The Ceron family was not in the courtroom, but Velasquez’s wife, parents and other family members were.

Bianco said Velasquez deserved credit for accepting responsibility for his actions but the father of three young children still had to answer for taking two lives.

The judge, who has presided over multiple gang-related killings, noted that the court needed to send a message to other young men with thoughts of committing acts of violence in the name of MS-13 or other street gangs.

“You’re going to jail for a long time . . . ,” Bianco said.

The sentence was shy of the 45 years requested by federal prosecutor John Durham, and more than the 30 years sought by Velasquez and his attorney, Gary Villanueva, of Manhattan.

Velasquez pleaded guilty March 11 before Bianco to killing the Ceron brothers. Prosecutors said Velasquez and another defendant, Sergio Cerna, shot the pair execution style in the early hours of Dec. 18. 2011.

That morning, the Ceron brothers were leaving a party when prosecutors said Cerna, a member of the Brentwood Locos Salvatruchas, a clique of MS-13, asked them for a ride home. The three men, and Velasquez, climbed into a Nissan Altima.

Ricardo Ceron drove to the area of Lincoln Avenue and Stockton Street in Brentwood, prosecutors said, and when he stopped the car, Velasquez and Cerna shot him and his brother.

Enston Ceron was shot twice in the head. Ricardo Ceron was shot once in the head and once in the right side of the upper body, but the second bullet also struck him in the head.

Velasquez and Cerna ran off but when a Good Samaritan saw the two brothers slumped over in the Altima and tried to call 911, prosecutors said Cerna fired several shots at him. One bullet struck the man in the chest but he survived.

Cerna, who also pleaded guilty to the killings, is awaiting sentencing. Prosecutors said Velasquez and other members of the Brentwood Locos Salvatruchas, including its leader, had plotted and orchestrated the Ceron brothers’ murders for weeks, perhaps months.

After the killings, prosecutors said, Velasquez boasted about them and demonstrated his continued allegiance to MS-13 by tattooing the gang’s initials “BLS” across his chest.

The Brentwood Locos Salvatruchas clique decided to kill Enston Ceron because its leaders and members believed he was “distancing himself from the gang by not attending meetings or ‘putting in work’ for the gang and they were concerned he might cooperate with law enforcement authorities if he were arrested,” according to court papers.

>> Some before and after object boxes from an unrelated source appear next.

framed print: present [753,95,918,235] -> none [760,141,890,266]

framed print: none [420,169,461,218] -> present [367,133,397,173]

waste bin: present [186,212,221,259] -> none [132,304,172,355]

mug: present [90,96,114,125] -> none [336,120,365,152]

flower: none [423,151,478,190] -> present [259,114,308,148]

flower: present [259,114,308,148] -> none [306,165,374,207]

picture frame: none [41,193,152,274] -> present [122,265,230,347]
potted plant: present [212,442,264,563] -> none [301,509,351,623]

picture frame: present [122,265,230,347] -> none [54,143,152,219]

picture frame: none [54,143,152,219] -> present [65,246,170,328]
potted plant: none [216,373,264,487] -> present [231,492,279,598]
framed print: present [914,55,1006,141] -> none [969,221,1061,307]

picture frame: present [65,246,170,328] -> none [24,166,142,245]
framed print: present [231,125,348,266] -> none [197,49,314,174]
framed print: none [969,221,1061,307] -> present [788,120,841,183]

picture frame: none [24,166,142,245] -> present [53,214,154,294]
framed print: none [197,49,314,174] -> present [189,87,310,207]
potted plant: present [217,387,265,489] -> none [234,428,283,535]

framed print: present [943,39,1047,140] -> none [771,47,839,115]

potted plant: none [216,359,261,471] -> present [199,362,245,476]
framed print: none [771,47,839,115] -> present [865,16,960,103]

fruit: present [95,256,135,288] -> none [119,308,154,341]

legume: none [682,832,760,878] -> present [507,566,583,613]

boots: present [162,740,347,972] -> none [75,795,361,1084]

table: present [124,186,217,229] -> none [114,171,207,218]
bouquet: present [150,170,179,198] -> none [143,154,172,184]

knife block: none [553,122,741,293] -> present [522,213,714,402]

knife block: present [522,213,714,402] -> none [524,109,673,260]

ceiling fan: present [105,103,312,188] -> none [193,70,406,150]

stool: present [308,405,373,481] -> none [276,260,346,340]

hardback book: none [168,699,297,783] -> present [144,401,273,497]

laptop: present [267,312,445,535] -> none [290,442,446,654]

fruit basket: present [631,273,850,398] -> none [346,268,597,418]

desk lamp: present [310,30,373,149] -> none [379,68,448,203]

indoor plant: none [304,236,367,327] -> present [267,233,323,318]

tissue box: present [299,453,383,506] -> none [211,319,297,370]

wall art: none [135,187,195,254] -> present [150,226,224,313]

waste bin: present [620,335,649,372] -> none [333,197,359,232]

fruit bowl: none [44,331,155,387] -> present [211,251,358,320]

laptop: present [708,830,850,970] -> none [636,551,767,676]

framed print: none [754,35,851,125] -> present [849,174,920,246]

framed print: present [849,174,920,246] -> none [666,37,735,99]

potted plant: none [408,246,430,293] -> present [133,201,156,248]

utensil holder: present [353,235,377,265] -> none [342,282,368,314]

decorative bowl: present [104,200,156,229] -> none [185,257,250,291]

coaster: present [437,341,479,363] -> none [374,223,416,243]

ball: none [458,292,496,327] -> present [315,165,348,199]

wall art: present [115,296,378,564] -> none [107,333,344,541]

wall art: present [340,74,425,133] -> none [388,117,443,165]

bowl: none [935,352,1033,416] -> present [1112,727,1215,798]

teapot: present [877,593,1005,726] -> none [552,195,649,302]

Ricardo Ceron was also a member of MS-13 but belonged to the Western Locos Salvatruchas clique, prosecutors said. He was gunned down to prevent him from seeking retaliation for his brother’s killing.

Velasquez, a permanent U.S. resident, fled to El Salvador after the fatal shootings. He later returned to the United States and was arrested in Georgia last May.

While acknowledging the role Velasquez played in the double homicide, his attorney, Villanueva, asked the judge to consider that his client was only 18 at the time.

Velasquez has since turned his life around, Villanueva told Bianco. He got married, had children, and worked as a landscaper and at McDonald’s to support his family, the lawyer said.

“He was a family man, who worked two jobs, paid taxes, signed up for the Affordable Care Act as required and became a productive and law abiding person,” Villanueva said.